Your articles are always good and helpful, they make it easier for me to stay raw and eat healthy.

Thanks, Nick

4 stillewaters { 05.30.11 at 8:28 am }

Very nice overview and formulation of things to focus on

What i try to do each time , is to combine ( ordinary ) potatoes
with a half-cooked carrot

Carrots combine well with starcy food ( they are moderate starchy ) and are rich in the betacarotene , a precursor of the vitamin A

( if raw carrots are not finely sliced , for my own personal likings they are too hard to eat this way , maybe rabbits love them , but human dental system is still more that of a fruitarian )

Sometimes i also cook ( ordinary ) potatoes morningtime and eat them cooled late-afternoon/ early-evening
in this way their resistant starch content is almost doubled :
cooked potatoe = 5 – 7 % RS
cooked and slowly cooled potatoe = 10 – 13 % RS

Raw potatoes would be impossible to digest well : 75 % RS

next comment = something on RS + some links

5 stillewaters { 05.30.11 at 8:45 am }

” …. Some foods , like unripe bananas , raw potatoes , plantains , … have a type of starch which our digestive enzymes can’t break down … ”

Resistant starch RS , is starch that is not digested in the small intestine , but is fermented in the bowel

The other types of starch are RDS ( rapid digestible starch ) and SDS ( slow digestible starch )

RS is supposed to have some additional health benefits :

- improved glucose tolerance next day
- better mineral absorption of minerals , especially calcium and magnesium
- promotes “good” bacteria in bowel and supresses ” bad” bacteria
in bowel
- some protection against coloncancer

More info and health-benefits on one of the many google-links :

http://lowcarbdiets.about.com/od/nutrition/a/resistantstarch.htm

http://www.healthyeatingclub.org/info/articles/nutrients/resisstarch.htm

Hope the links are without spelling mistakes :-))

6 CanCan { 06.11.11 at 1:43 am }

I generally follow this plan except I try to eat more vegetables at lunch…is there a reason for ordering it this way, for not having the grains at one of the other meals?

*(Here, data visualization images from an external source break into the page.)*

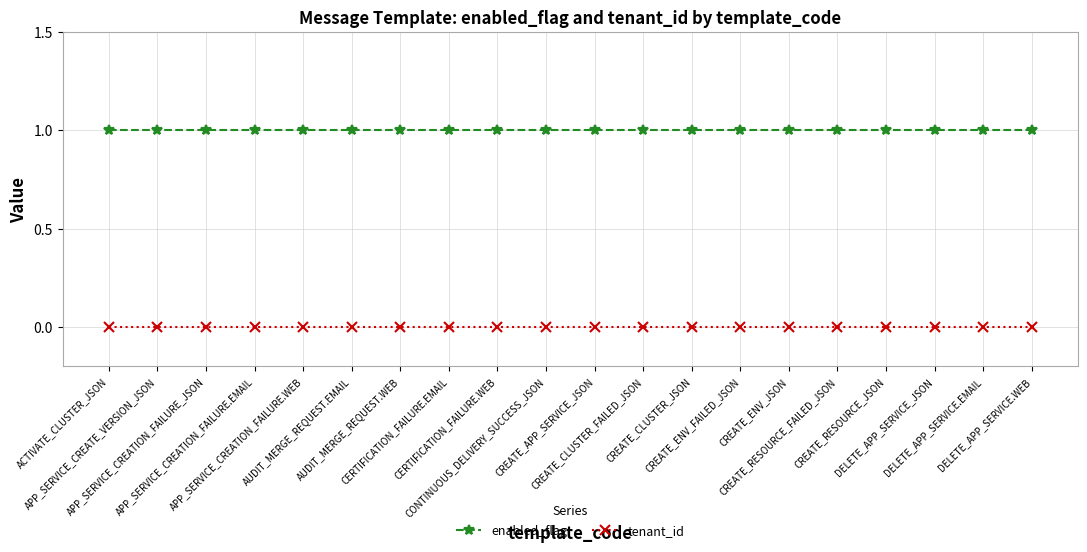

Reading left to right, transcribe all the data shown in this chart.

enabled_flag: 1	1	1	1	1	1	1	1	1	1	1	1	1	1	1	1	1	1	1	1
tenant_id: 0	0	0	0	0	0	0	0	0	0	0	0	0	0	0	0	0	0	0	0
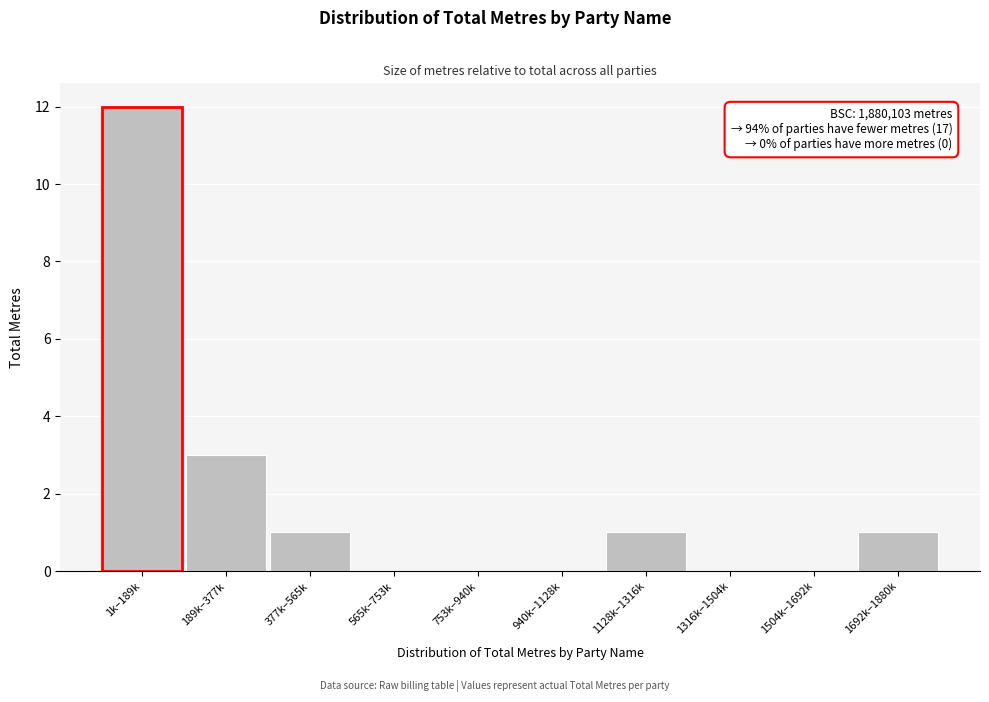

Reading right to left, list all the values displayed in this chart.

1692k–1880k=1	1504k–1692k=0	1316k–1504k=0	1128k–1316k=1	940k–1128k=0	753k–940k=0	565k–753k=0	377k–565k=1	189k–377k=3	1k–189k=12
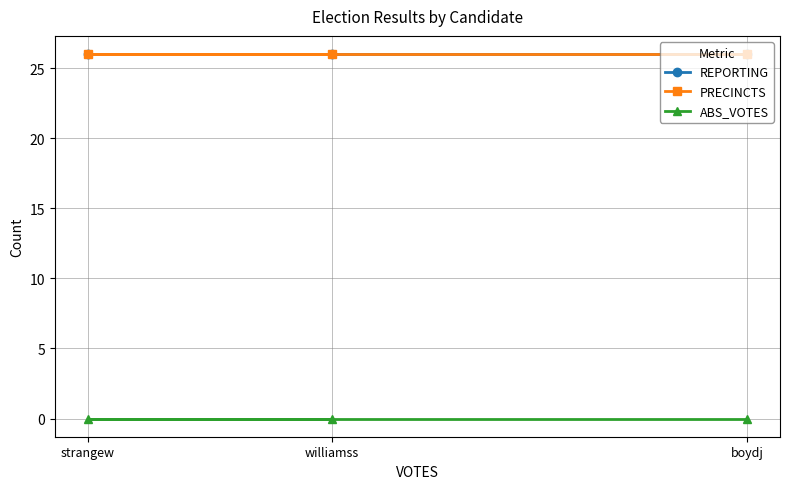

True or false: REPORTING has a value of 7 at strangew.

False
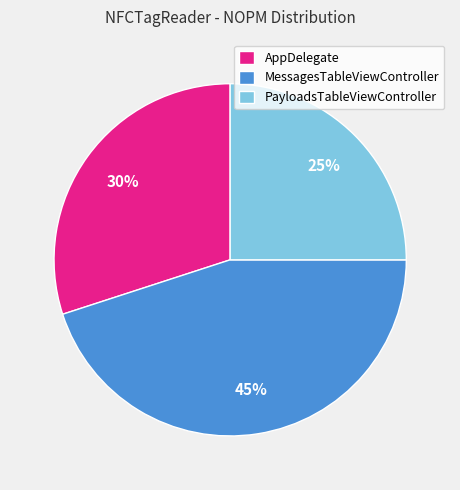

Rank the categories by value from lowest to highest.

PayloadsTableViewController, AppDelegate, MessagesTableViewController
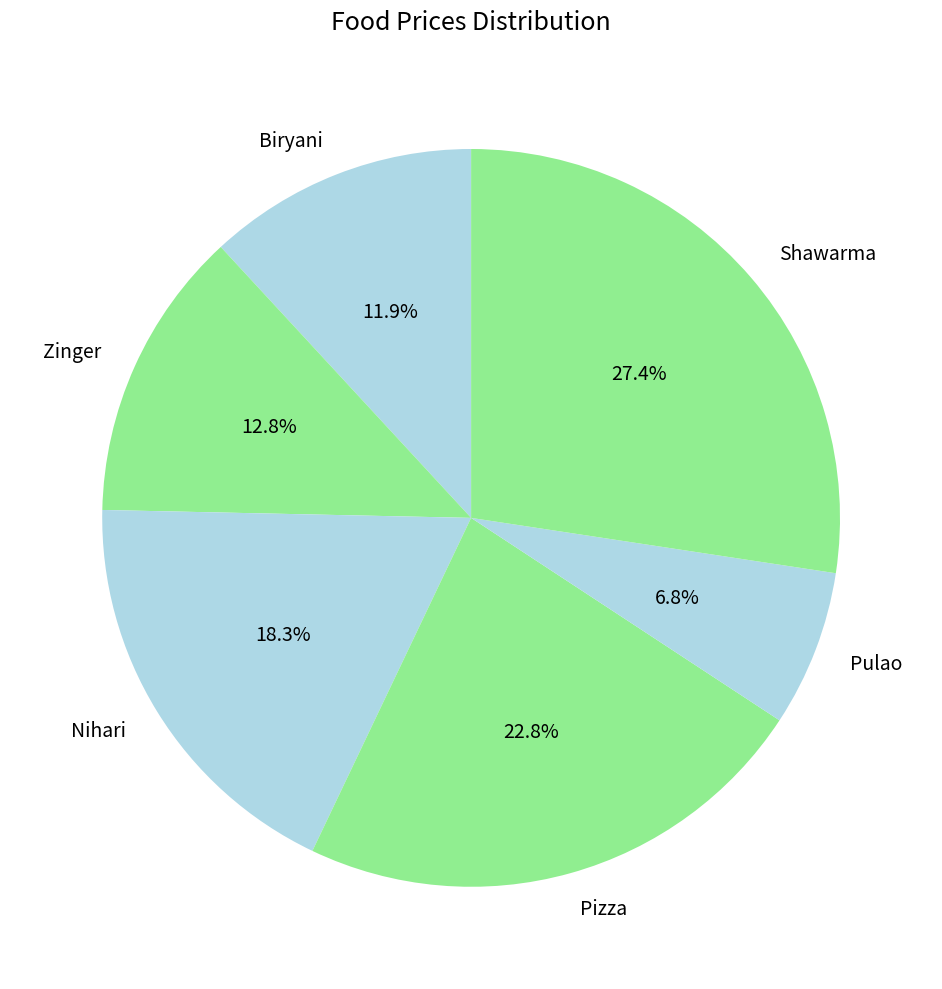

Do Nihari and Shawarma together represent more than half of the pie?

No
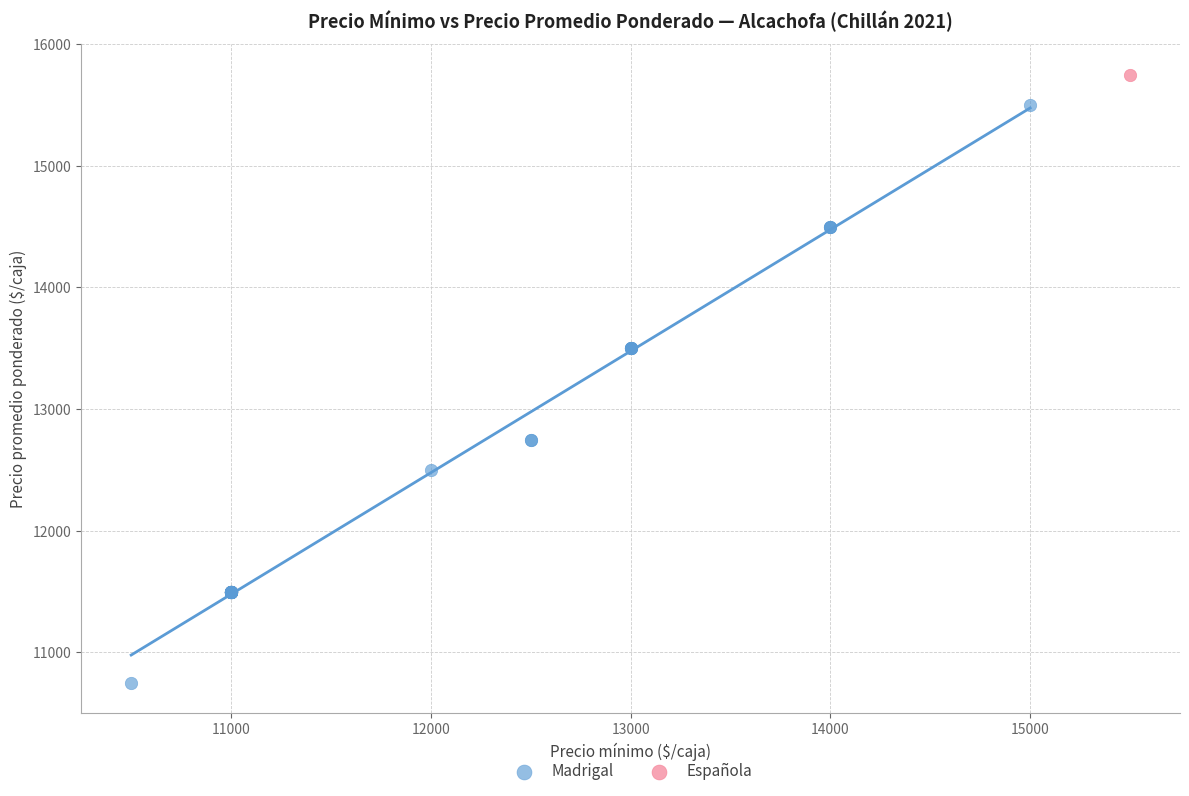

What are all the series names shown in the legend?

Madrigal, Española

I just eat raw at lunch b/c I pack lunch for work, but if I was home I might prefer to have my grain then.

Swayze Reply:

For digestion’s sake, it’s better to have fruit earlier in the day and then your cooked meal in the evening. But as long as you’re keeping you cooked starch meal simple without extra fat, condiments, etc., you should be fine having it for lunch.